Sittenwidrigkeit vs. Menschenrechte

Sexarbeiterinnen sollen gemäss der Kommission des Grossrats im Kanton Bern ihren Lohn rechtlich einfordern können.
Zurzeit gilt Prostitution in der Schweiz als Sittenwidrig, weshalb ein ganzer Berufszweig neben der sozialen auch massive rechtliche Diskriminierung erfährt. Die Sittenwidrigkeit wird damit begründet, dass niemand vertraglich zur Leistung von sexuellen Handlungen verpflichtet werden darf. Als Gegenstück dazu kann auch das Honorar nicht eingefordert werden. Da die Sexualität ein so sensibler Bereich ist, finde ich den ersten Teil absolut gerechtfertigt. Prostitution ist ein Beruf, aber keiner wie jeder andere- er braucht spezielle Schutznormen.

Diese sind aber nicht mit Repressionen zu verwechseln!! In Österreich müssen Prostituierte zum Beispiel gemeldet sein. Aufgrund der immer noch existierenden Stigmatisierung und dem faktisch fehlenden Datenschutz in diesem Bereich ist dies sehr problematisch. In der Vergangenheit ist es vorgekommen, dass die Polizei beim "bürgerlichen" Arbeitsplatz von Prostituierten vorbeigekommen sind um sie blosszustellen, wenn diese nicht erniedrigende Zwangsuntersuchungen über sich ergehen lassen wollten. Auch Erpressungen durch Personen, welche an die Meldedaten gekommen sind (Beamte oder Unbeteiligte), haben sich schon vielfach ereignet. Sexarbeiterinnen werden offiziell gebrandmarkt und haben es deshalb wesentlich schwerer einen Berufswechsel durchzuführen, obwohl letzteres ganz im Sinne von Prostitutionsgegnern sein sollte.

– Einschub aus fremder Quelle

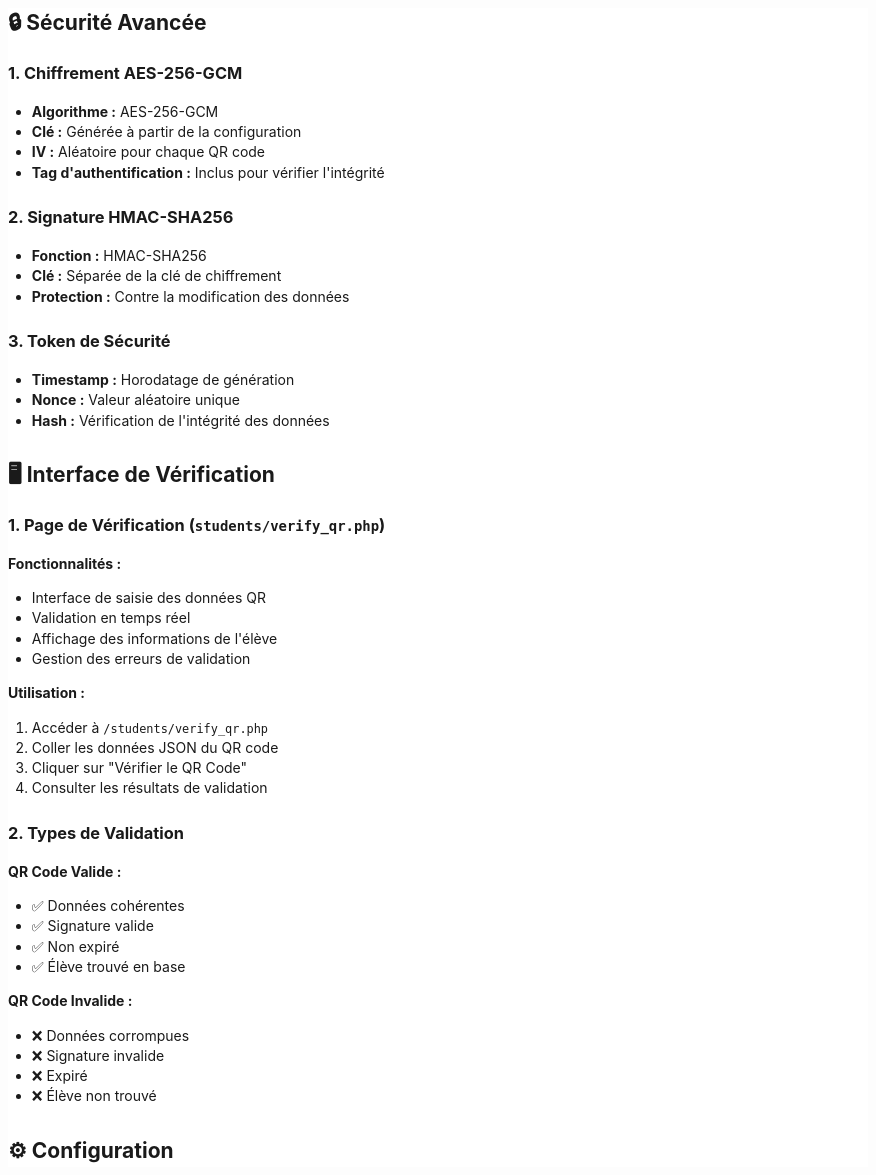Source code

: ## 🔒 Sécurité Avancée

### 1. Chiffrement AES-256-GCM

- **Algorithme :** AES-256-GCM
- **Clé :** Générée à partir de la configuration
- **IV :** Aléatoire pour chaque QR code
- **Tag d'authentification :** Inclus pour vérifier l'intégrité

### 2. Signature HMAC-SHA256

- **Fonction :** HMAC-SHA256
- **Clé :** Séparée de la clé de chiffrement
- **Protection :** Contre la modification des données

### 3. Token de Sécurité

- **Timestamp :** Horodatage de génération
- **Nonce :** Valeur aléatoire unique
- **Hash :** Vérification de l'intégrité des données

## 🖥️ Interface de Vérification

### 1. Page de Vérification (`students/verify_qr.php`)

**Fonctionnalités :**
- Interface de saisie des données QR
- Validation en temps réel
- Affichage des informations de l'élève
- Gestion des erreurs de validation

**Utilisation :**
1. Accéder à `/students/verify_qr.php`
2. Coller les données JSON du QR code
3. Cliquer sur "Vérifier le QR Code"
4. Consulter les résultats de validation

### 2. Types de Validation

**QR Code Valide :**
- ✅ Données cohérentes
- ✅ Signature valide
- ✅ Non expiré
- ✅ Élève trouvé en base

**QR Code Invalide :**
- ❌ Données corrompues
- ❌ Signature invalide
- ❌ Expiré
- ❌ Élève non trouvé

## ⚙️ Configuration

Es gibt eine vielzahl von Berufen, welche Sonderregeln brauchen, Sexarbeit ist damit nicht alleine. Wie ich in einem früheren Post geschrieben habe, sollten Prostituierte mit der neuen Regelung nicht zu sexuellen Handlungen verpflichtet werden, sondern das Honorar zurückgeben falls sie ihren Teil aus welchen Gründen auch immer nicht erfüllen können/wollen.

In der Praxis wird diese Regelung unbedeutend sein, da alle Sexarbeiterinnen ausser den unerfahrensten und gutgläubigsten/naivsten das Honorar vorher verlangen. Sie enthält allerdings eine wichtige Stellungnahme, nämlich dass die Rechte von Sexarbeiterinnen respektiert werden sollen wie diejenigen anderer Menschen auch.